Am 14. März 1906 stiehlt er dort ein Fahrrad, das einem Beamten der Stettiner Wach- und Schließgesellschaft gehört, der dem Dieb sofort hinterherhechtet, ihn dingfest macht und der Polizei übergeben kann. Groß ist das Erstaunen, als die Beamten merken, wen sie da vor sich haben: Rudolf Hennig! Den ereilt das in diesem Fall vorgegebene Schicksal: stille Stunden im Untersuchungsgefängnis.
Mörderzelle in Berlin-Moabit
Am 30. April 1906 wird Hennig, den man in der Zwischenzeit in der Mörderzelle in Moabit untergebracht hat, weil es in Potsdam gar keine gibt, von sechs Beamten nach Potsdam gebracht. Hennig ist auffallend ruhig, seine Gesichtsfarbe bleich. Die Flut an Zeitungsmeldungen hat das öffentliche Interesse am Prozess ins Unendliche steigen lassen.
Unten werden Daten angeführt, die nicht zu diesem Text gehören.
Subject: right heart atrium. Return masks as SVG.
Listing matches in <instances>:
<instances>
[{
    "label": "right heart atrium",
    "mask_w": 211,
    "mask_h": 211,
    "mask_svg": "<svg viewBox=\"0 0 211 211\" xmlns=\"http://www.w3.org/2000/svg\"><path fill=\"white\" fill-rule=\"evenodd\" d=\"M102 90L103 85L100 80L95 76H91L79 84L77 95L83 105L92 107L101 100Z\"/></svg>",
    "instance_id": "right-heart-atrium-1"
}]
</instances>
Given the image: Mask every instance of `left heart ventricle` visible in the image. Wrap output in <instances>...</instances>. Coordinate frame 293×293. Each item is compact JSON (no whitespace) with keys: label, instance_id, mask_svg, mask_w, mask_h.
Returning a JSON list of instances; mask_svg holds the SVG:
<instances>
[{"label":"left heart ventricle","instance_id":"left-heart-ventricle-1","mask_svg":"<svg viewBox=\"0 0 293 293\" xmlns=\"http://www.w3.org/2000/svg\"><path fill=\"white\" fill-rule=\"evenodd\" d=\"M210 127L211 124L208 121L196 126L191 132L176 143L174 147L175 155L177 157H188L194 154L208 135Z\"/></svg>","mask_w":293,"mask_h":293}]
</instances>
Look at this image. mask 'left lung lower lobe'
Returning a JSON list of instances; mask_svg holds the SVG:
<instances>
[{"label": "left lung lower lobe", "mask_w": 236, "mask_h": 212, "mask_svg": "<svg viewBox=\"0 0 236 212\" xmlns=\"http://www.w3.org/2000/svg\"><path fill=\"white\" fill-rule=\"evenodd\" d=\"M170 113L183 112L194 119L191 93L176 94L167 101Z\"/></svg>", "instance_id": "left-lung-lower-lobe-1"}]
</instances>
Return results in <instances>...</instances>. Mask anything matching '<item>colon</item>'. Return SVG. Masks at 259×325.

Es zeichnet auch ein entlarvendes Bild der Gesellschaft, dass etliche Damen dem Prozess beiwohnen und dafür sogar „Eintrittskarten“ erwerben. Für den Angeklagten geht es vor Gericht um sein nacktes Überleben.
Hennig kämpft und greift schließlich zu seinem letzten Strohhalm, dem juristischen Grundsatz „in dubio pro reo“ (im Zweifel für den Angeklagten) in der Gestalt seines angeblichen Freundes Franz, den er auf dem Weg zu Giernoth getroffen haben will. Er sei der Mörder. Doch „Franz“ ist ein Phantom, das sich nicht ermitteln lässt. Das Gegenteil kann man Hennig allerdings auch nicht beweisen. Am Ende nützt ihm das herzlich wenig, ebenso wie seine Eloquenz, die er nicht mehr sinnvoll einsetzen kann, weil ihn die Gesellschaft nicht lässt.
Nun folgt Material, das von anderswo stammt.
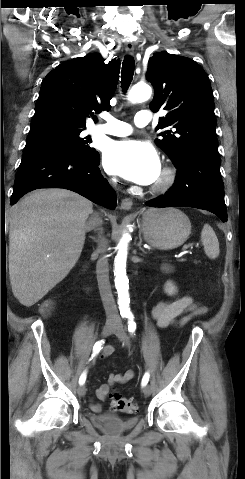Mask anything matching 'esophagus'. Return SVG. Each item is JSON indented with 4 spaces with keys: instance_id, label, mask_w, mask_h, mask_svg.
Segmentation results:
<instances>
[{
    "instance_id": "1",
    "label": "esophagus",
    "mask_w": 245,
    "mask_h": 479,
    "mask_svg": "<svg viewBox=\"0 0 245 479\" xmlns=\"http://www.w3.org/2000/svg\"><path fill=\"white\" fill-rule=\"evenodd\" d=\"M125 50L128 54L133 55L134 54V44L132 42H125ZM133 203L132 200L129 198H123L121 200L120 207L123 210H129L131 209Z\"/></svg>"
}]
</instances>
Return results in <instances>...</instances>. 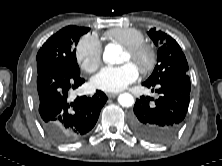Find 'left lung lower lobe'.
I'll use <instances>...</instances> for the list:
<instances>
[{"mask_svg": "<svg viewBox=\"0 0 222 166\" xmlns=\"http://www.w3.org/2000/svg\"><path fill=\"white\" fill-rule=\"evenodd\" d=\"M143 85L155 88L159 97L153 100L141 96L136 100L131 116L132 129L146 141L167 143L175 137L184 122L190 101V77L170 76L157 83L144 82Z\"/></svg>", "mask_w": 222, "mask_h": 166, "instance_id": "0a47b994", "label": "left lung lower lobe"}]
</instances>
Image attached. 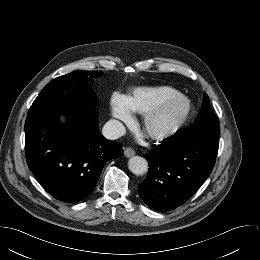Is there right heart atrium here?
Returning a JSON list of instances; mask_svg holds the SVG:
<instances>
[{
  "label": "right heart atrium",
  "mask_w": 260,
  "mask_h": 260,
  "mask_svg": "<svg viewBox=\"0 0 260 260\" xmlns=\"http://www.w3.org/2000/svg\"><path fill=\"white\" fill-rule=\"evenodd\" d=\"M110 106L113 118V130L115 132H120L122 124L131 122V111L127 106L126 99L118 94L113 95Z\"/></svg>",
  "instance_id": "obj_1"
}]
</instances>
Der juristische Grundsatz, der bei anderen Menschen eher gelten gelassen wird, wird ihm, dem „Gewohnheitsverbrecher“ verweigert. Die Geschworenen sind hundertprozentig von seiner Schuld überzeugt. Hennig wird somit zum Tode verurteilt, die Todesstrafe soll in Plötzensee durch den Scharfrichter Lorenz Schwietz aus Breslau mit dem Handbeil vollstreckt werden. „Wie ein wildes Tier“, schreibt Liebermann von Sonnenberg, habe Hennig geschrien, als man ihn um halb 8 Uhr morgens über den Flur und den Gang durch eine kleine Pforte auf den Hof führte, wo Schwietz ihn bereits erwartete.
Ein Blick auf den Richtblock neben ihm, und Hennig kreischt in Panik: „Was wollt ihr denn von mir?“ Ein letztes Aufbäumen des Verzweifelten in Todesangst, der, als der Erste Staatsanwalt ihm das Urteil verlesen hat, schließlich ermattet resigniert und sich widerstandslos auf den Richtblock legen lässt. Endlich kann dem Regenten die Nachricht von der erfolgreichen Hinrichtung überbracht werden. Seine Reaktion darauf ist nicht überliefert.